### [What the exercise asks]
State how many lines of the listing contain the string "best". Give only the number.

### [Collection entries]
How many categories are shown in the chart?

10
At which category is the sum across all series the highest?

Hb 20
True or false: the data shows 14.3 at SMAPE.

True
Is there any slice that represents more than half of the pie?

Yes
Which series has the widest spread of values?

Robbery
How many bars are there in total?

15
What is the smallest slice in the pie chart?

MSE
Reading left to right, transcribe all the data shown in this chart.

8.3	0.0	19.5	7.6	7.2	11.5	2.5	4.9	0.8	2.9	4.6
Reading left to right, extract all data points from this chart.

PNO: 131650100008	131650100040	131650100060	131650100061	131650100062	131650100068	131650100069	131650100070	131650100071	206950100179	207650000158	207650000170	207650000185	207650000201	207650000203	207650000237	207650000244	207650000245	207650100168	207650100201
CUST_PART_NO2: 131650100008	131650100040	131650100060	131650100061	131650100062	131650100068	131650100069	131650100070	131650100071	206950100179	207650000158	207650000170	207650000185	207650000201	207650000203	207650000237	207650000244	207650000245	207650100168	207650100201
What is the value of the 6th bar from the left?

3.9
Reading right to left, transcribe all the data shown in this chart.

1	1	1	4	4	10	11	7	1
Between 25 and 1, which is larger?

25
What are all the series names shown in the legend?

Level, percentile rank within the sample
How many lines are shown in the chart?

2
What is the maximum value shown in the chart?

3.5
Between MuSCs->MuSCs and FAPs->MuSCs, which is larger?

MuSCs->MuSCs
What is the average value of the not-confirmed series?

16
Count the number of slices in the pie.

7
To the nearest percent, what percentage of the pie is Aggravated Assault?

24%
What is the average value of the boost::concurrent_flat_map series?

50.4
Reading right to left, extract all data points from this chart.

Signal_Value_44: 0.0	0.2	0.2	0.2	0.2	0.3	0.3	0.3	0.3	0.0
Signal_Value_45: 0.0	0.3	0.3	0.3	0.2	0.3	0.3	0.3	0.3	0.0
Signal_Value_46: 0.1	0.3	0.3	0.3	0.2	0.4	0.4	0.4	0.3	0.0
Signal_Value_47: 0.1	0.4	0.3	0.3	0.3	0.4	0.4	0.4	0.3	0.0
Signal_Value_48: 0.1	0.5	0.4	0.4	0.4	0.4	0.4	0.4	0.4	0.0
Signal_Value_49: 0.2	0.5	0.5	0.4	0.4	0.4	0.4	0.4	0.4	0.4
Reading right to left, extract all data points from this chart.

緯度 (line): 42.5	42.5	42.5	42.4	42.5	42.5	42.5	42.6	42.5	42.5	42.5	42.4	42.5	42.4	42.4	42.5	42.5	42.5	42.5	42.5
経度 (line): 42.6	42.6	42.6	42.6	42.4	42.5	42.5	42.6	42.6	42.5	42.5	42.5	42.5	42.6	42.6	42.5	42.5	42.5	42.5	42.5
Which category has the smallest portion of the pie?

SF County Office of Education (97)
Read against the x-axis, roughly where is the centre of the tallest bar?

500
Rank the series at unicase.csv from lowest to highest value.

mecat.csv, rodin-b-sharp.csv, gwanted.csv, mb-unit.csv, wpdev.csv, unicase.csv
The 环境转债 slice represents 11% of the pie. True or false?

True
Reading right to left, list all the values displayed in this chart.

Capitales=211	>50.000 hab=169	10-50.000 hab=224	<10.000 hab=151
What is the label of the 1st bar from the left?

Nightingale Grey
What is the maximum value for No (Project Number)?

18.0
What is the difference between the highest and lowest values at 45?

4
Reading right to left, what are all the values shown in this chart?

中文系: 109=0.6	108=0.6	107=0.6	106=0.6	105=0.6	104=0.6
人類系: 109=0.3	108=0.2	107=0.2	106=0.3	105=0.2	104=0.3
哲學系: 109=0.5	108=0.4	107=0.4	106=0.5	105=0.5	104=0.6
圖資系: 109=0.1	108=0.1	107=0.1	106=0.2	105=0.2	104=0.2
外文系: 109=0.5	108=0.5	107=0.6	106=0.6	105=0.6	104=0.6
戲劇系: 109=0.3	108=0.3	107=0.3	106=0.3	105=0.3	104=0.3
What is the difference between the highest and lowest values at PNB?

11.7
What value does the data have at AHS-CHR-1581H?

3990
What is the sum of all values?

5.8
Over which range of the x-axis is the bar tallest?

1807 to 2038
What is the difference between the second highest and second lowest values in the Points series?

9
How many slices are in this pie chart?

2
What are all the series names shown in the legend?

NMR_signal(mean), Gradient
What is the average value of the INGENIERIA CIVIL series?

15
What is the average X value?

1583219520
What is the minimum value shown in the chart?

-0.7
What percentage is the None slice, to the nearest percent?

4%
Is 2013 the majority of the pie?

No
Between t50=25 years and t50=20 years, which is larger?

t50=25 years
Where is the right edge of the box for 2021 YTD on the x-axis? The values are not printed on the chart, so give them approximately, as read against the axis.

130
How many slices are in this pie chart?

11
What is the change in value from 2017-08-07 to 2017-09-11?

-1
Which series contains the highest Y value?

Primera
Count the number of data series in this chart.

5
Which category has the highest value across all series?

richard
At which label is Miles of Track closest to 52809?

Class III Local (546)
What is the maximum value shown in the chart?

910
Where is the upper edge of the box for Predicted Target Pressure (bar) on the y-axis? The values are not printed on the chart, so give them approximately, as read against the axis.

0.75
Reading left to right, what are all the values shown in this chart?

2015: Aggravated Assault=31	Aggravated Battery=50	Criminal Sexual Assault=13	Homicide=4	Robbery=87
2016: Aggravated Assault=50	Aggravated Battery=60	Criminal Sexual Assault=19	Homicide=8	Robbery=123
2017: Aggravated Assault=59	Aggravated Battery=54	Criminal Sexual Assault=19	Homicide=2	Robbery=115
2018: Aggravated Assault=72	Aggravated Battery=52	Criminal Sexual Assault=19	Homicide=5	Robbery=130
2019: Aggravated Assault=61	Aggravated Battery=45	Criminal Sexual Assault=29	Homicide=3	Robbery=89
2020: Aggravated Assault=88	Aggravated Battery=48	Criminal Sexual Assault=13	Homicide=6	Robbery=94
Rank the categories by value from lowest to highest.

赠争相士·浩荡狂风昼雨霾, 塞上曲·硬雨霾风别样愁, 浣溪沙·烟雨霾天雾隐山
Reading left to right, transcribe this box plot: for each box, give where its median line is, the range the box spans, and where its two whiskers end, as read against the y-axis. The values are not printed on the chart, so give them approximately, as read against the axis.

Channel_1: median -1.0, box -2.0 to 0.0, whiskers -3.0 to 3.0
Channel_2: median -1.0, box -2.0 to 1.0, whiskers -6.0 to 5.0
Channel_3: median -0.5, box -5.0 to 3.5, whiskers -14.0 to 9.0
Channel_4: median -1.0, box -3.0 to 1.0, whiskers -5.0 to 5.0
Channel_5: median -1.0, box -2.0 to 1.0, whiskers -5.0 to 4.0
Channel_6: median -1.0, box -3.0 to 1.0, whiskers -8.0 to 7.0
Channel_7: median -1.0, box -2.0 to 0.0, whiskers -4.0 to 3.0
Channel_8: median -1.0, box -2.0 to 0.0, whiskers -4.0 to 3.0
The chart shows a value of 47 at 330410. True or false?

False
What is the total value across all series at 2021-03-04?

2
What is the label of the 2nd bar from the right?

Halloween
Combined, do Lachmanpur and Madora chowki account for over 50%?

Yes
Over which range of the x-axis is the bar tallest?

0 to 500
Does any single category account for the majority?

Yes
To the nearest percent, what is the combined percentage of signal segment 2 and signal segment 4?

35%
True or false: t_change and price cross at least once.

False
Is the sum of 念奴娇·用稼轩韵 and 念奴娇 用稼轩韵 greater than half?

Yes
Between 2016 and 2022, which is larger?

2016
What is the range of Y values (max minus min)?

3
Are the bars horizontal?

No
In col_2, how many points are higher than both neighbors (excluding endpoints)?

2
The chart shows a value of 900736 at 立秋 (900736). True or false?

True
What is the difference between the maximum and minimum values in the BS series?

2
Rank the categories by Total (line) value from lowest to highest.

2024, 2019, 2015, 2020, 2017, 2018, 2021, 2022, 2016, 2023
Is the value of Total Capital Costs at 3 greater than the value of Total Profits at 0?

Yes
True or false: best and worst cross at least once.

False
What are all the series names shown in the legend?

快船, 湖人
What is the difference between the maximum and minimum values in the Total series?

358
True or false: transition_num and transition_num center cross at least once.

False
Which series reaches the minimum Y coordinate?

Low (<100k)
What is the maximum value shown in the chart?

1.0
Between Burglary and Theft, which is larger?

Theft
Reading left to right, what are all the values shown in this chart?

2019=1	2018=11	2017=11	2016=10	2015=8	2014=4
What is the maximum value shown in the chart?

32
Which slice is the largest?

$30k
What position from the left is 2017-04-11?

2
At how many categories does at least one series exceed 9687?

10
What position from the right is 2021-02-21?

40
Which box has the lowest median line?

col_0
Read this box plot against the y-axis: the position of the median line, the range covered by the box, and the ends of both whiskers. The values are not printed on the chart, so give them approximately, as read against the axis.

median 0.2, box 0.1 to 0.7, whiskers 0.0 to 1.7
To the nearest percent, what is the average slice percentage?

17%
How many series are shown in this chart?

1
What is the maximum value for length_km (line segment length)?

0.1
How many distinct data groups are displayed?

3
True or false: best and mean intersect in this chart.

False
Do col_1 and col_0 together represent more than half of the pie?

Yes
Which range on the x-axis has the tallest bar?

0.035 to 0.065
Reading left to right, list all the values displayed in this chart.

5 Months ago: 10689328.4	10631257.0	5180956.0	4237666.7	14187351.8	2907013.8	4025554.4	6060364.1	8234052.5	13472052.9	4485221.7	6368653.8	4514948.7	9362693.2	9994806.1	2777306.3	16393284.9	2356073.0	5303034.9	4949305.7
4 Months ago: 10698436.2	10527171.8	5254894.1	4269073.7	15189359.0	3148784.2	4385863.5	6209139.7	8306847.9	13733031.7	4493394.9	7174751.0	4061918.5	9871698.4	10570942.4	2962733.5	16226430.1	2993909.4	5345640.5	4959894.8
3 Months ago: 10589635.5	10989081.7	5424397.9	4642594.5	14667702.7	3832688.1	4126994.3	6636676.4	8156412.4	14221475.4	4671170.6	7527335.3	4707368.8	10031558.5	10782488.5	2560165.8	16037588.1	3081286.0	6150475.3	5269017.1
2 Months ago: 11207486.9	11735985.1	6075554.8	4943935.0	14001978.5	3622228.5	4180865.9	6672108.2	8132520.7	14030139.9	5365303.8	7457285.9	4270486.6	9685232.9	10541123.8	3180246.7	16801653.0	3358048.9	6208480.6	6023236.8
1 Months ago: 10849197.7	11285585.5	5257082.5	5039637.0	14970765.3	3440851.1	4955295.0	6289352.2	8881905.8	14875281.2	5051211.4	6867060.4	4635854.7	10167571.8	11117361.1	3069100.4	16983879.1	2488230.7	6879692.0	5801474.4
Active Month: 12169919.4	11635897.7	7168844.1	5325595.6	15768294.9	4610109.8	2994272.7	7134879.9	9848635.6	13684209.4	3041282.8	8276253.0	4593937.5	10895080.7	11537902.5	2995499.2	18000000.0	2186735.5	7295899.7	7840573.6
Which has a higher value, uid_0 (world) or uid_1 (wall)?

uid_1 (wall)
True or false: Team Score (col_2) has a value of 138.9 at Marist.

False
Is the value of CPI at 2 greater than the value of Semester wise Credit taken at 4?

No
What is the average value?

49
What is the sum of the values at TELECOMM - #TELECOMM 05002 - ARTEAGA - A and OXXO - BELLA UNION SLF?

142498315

### [Reply]
2